• EXERCISE BRIEF: Each line that contains the word "solvers" is to be copied from the records below.

-*-

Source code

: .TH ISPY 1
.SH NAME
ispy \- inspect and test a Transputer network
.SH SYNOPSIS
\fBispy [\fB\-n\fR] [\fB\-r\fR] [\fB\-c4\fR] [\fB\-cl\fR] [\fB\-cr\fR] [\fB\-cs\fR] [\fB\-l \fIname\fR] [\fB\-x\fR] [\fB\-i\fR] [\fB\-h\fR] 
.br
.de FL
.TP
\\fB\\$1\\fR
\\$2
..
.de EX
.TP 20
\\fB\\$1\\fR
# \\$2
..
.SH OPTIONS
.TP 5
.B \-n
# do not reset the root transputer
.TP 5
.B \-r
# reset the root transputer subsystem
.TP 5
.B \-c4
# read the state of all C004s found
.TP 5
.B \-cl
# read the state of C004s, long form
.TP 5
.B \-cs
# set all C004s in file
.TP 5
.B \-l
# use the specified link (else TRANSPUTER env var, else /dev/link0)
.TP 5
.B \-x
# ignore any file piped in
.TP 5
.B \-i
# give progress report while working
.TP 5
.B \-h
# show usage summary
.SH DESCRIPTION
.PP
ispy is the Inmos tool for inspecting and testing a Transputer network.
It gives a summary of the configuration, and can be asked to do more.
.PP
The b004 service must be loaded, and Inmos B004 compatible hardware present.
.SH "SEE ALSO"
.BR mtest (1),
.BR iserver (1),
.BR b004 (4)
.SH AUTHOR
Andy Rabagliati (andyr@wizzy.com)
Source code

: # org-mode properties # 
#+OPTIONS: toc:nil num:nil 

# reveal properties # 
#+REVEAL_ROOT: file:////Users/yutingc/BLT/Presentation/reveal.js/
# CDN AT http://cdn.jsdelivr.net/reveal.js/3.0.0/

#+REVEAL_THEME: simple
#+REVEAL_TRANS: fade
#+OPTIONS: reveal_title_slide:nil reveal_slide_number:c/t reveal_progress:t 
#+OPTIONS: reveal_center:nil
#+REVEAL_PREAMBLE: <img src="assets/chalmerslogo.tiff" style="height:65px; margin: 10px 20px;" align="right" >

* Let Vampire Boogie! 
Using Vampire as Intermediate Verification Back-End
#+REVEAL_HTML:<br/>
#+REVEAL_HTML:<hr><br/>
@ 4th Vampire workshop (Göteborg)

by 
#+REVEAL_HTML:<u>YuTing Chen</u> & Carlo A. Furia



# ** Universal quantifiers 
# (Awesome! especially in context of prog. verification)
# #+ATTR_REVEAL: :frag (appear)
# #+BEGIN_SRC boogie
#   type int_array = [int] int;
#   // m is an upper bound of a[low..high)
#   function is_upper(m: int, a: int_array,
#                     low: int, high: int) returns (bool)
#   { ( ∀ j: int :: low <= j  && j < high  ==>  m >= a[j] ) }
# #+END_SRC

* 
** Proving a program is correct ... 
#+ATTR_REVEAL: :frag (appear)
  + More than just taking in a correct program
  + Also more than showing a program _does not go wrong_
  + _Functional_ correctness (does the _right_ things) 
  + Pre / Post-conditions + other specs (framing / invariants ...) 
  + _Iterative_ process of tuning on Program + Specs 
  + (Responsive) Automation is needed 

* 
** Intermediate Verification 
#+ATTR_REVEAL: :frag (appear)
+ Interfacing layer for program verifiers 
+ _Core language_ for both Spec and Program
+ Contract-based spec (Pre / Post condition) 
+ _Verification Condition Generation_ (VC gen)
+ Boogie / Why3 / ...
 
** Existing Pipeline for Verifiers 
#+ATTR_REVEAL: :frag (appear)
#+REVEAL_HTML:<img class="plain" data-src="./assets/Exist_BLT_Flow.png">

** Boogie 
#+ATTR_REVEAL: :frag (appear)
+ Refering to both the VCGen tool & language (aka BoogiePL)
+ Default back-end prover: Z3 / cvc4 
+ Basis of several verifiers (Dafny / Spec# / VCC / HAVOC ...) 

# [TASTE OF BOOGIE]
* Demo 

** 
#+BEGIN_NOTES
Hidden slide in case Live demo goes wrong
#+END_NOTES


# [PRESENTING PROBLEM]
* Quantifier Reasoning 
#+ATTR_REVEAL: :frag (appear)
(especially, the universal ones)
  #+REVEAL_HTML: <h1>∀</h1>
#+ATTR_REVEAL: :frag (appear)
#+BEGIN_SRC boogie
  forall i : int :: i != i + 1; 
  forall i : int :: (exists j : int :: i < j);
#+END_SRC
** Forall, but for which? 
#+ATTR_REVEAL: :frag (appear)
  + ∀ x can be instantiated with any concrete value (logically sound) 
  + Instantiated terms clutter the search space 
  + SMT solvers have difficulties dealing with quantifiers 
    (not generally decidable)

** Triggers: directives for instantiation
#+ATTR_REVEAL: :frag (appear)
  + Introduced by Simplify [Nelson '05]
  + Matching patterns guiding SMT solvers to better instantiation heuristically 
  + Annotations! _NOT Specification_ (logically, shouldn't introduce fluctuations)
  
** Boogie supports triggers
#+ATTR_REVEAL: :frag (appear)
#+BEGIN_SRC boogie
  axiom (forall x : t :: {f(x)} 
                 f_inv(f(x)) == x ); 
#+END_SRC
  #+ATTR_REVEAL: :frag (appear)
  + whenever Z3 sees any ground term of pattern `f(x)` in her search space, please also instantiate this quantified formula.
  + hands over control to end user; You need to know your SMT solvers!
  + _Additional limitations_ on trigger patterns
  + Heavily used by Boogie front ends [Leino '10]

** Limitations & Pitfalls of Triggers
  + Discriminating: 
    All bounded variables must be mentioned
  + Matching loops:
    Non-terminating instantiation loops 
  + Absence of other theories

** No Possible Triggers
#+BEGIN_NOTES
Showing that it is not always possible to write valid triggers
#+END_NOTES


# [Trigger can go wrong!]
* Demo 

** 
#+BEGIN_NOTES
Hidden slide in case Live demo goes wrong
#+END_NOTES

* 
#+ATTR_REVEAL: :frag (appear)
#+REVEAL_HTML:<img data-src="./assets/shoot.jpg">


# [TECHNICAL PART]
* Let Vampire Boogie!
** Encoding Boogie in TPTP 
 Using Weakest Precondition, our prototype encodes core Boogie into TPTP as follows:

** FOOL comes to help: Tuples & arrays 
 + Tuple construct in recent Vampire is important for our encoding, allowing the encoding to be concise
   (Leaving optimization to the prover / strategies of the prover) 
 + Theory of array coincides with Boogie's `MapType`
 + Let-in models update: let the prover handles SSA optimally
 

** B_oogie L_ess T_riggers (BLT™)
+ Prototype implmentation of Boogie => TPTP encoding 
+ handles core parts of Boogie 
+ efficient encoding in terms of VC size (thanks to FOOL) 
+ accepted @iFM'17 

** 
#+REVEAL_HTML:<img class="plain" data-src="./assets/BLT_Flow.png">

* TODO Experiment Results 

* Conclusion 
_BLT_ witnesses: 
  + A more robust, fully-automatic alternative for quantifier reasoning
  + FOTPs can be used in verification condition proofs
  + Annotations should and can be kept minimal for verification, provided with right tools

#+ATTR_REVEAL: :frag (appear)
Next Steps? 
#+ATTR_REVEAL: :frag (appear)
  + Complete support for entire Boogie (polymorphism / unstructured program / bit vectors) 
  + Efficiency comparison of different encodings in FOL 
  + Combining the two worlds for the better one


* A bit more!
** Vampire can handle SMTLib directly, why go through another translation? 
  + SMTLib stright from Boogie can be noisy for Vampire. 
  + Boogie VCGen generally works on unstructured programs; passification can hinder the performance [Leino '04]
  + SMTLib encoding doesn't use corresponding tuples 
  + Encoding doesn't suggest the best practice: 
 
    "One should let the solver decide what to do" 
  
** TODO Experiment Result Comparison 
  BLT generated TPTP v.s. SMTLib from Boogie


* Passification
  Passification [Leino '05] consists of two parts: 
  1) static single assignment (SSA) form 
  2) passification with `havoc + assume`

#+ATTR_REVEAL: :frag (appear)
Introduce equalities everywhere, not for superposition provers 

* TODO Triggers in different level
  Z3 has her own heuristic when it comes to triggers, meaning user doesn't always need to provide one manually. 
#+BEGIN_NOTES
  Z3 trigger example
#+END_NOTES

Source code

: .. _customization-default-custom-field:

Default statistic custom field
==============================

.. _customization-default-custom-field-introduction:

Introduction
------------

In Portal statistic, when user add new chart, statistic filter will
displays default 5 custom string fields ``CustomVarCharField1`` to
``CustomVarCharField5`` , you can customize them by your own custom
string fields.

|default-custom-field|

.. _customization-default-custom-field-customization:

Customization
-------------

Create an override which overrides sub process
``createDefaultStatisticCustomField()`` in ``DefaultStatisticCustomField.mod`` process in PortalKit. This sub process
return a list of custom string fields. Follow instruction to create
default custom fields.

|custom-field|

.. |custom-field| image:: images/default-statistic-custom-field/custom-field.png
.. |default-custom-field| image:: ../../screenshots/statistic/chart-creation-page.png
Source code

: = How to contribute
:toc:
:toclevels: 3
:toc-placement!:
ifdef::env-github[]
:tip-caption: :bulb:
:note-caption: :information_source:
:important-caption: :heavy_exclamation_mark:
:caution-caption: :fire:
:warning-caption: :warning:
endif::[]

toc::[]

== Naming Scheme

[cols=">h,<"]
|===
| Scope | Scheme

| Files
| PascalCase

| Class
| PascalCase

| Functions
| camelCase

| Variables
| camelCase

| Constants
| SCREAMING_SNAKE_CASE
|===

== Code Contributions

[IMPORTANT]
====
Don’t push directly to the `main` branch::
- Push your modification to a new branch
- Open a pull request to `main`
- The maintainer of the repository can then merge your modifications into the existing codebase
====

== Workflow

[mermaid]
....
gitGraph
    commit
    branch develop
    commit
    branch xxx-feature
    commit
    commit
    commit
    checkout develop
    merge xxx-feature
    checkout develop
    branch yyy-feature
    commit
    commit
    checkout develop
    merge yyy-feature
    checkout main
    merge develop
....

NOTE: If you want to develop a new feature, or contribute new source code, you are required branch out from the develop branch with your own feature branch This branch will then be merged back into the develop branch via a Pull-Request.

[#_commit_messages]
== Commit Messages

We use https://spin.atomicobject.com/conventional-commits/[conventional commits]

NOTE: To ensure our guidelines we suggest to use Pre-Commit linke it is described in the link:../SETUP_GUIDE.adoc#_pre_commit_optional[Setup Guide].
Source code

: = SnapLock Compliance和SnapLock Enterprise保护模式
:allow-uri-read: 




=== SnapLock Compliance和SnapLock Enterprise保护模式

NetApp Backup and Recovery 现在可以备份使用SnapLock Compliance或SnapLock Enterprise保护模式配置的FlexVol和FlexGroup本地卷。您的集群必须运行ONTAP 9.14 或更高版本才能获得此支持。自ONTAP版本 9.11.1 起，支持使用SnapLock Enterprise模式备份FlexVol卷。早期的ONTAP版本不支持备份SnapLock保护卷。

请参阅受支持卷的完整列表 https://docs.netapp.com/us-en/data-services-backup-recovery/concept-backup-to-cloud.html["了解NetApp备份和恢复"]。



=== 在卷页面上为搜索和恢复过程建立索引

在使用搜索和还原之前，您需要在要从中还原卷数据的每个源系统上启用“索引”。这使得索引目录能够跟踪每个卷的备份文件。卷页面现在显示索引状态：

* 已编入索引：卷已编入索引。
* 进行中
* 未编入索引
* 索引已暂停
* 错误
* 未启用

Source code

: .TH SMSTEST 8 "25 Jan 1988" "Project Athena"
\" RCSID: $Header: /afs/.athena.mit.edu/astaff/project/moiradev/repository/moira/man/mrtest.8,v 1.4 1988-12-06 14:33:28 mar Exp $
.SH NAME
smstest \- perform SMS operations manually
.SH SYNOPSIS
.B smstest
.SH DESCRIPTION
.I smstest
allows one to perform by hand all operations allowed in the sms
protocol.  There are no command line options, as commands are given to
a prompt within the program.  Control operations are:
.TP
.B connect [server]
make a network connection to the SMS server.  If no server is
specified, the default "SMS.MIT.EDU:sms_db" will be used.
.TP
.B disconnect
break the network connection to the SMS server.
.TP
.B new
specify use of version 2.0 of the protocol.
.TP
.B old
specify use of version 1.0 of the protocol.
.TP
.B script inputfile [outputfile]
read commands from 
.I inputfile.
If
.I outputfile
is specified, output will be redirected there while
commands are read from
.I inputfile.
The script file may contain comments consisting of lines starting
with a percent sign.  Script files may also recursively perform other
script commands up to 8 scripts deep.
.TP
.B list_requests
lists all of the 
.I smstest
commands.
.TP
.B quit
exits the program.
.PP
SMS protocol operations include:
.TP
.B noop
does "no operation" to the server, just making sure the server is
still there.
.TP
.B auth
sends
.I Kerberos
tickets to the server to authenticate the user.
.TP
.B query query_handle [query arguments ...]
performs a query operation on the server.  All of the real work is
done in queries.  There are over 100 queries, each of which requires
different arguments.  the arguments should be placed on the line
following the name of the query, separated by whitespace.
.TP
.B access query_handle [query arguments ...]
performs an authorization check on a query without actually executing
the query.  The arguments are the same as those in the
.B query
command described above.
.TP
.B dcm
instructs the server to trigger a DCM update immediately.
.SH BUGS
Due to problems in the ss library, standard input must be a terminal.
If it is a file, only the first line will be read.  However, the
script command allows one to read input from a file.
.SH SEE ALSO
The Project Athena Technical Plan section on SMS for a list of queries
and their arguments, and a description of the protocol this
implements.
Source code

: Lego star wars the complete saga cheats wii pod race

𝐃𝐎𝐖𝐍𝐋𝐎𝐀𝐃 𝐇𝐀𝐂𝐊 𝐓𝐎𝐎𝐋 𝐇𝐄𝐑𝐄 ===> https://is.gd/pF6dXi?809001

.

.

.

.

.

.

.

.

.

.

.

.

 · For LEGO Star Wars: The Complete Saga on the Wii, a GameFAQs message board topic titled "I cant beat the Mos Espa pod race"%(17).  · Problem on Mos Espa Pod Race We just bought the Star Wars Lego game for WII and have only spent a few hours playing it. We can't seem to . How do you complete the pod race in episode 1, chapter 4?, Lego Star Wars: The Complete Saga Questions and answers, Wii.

-*-

• EXERCISE OUTPUT:
  + SMT solvers have difficulties dealing with quantifiers 
  + Matching patterns guiding SMT solvers to better instantiation heuristically 
  + hands over control to end user; You need to know your SMT solvers!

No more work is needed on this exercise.